• [Problem requirements] How many of the lines below contain "Adhesive"? Reply with only that figure.

• [Source data]
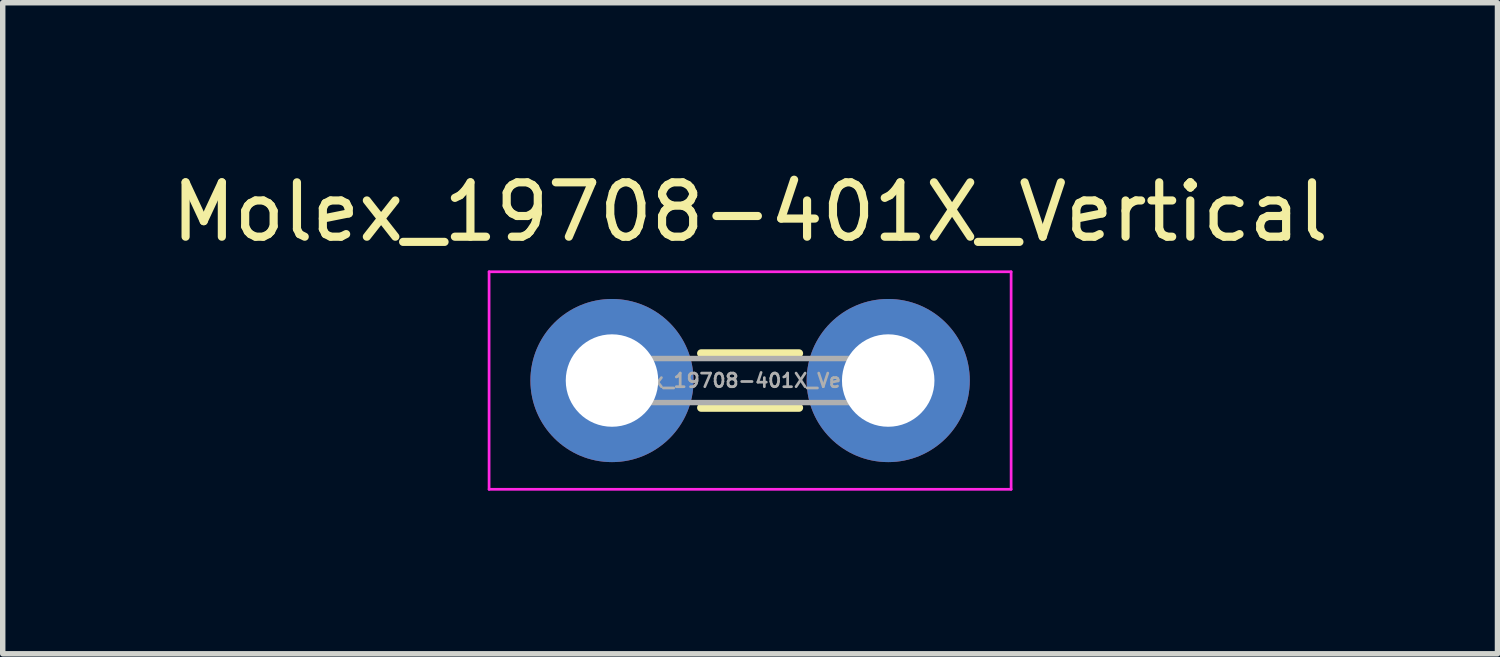
<source format=kicad_pcb>
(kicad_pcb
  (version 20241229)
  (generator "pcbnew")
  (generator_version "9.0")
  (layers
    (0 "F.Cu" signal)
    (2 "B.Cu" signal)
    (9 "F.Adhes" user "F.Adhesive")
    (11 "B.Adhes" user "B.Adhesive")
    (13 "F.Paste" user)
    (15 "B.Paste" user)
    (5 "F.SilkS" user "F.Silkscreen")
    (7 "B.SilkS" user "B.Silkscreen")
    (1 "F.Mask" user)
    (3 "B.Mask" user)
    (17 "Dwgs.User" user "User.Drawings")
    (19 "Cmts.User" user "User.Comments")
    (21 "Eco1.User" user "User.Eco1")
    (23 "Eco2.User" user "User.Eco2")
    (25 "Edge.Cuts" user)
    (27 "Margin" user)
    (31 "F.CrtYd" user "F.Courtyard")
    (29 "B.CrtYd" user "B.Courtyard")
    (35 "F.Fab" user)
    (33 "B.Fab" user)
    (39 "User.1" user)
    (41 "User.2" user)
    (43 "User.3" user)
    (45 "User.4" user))
  (footprint "Molex_19708-401X_Vertical"
    (layer "F.Cu")
    (at 8.204 3.948)
    (property "Reference" "Molex_19708-401X_Vertical" (at 2.54 -3.1 0) (layer "F.SilkS") (effects (font (size 1 1) (thickness 0.15))))
    (attr through_hole)
    (fp_line (start 1.64 -0.5) (end 3.44 -0.5) (stroke (width 0.15) (type solid)) (layer "F.SilkS"))
    (fp_line (start 1.64 0.5) (end 3.44 0.5) (stroke (width 0.15) (type solid)) (layer "F.SilkS"))
    (fp_line (start -2.26 -2) (end -2.26 2) (stroke (width 0.05) (type solid)) (layer "F.CrtYd"))
    (fp_line (start -2.26 2) (end 7.34 2) (stroke (width 0.05) (type solid)) (layer "F.CrtYd"))
    (fp_line (start 7.34 -2) (end -2.26 -2) (stroke (width 0.05) (type solid)) (layer "F.CrtYd"))
    (fp_line (start 7.34 2) (end 7.34 -2) (stroke (width 0.05) (type solid)) (layer "F.CrtYd"))
    (fp_line (start -0.61 -0.405) (end -0.61 0.405) (stroke (width 0.1) (type solid)) (layer "F.Fab"))
    (fp_line (start -0.61 0.405) (end 5.69 0.405) (stroke (width 0.1) (type solid)) (layer "F.Fab"))
    (fp_line (start 5.69 -0.405) (end -0.61 -0.405) (stroke (width 0.1) (type solid)) (layer "F.Fab"))
    (fp_line (start 5.69 0.405) (end 5.69 -0.405) (stroke (width 0.1) (type solid)) (layer "F.Fab"))
    (fp_text user "${REFERENCE}" (at 2.54 0 0) (layer "F.Fab") (effects (font (size 0.25 0.25) (thickness 0.05))))
    (pad "1" thru_hole circle (at 0 0) (size 3 3) (drill 1.7) (layers "*.Cu" "*.Mask"))
    (pad "1" thru_hole circle (at 5.08 0) (size 3 3) (drill 1.7) (layers "*.Cu" "*.Mask")))
  (gr_rect
    (start -3 -3)
    (end 24.488 8.973)
    (stroke (width 0.1) (type default))
    (fill no)
    (layer "Edge.Cuts")))
</source>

• [Task response] 2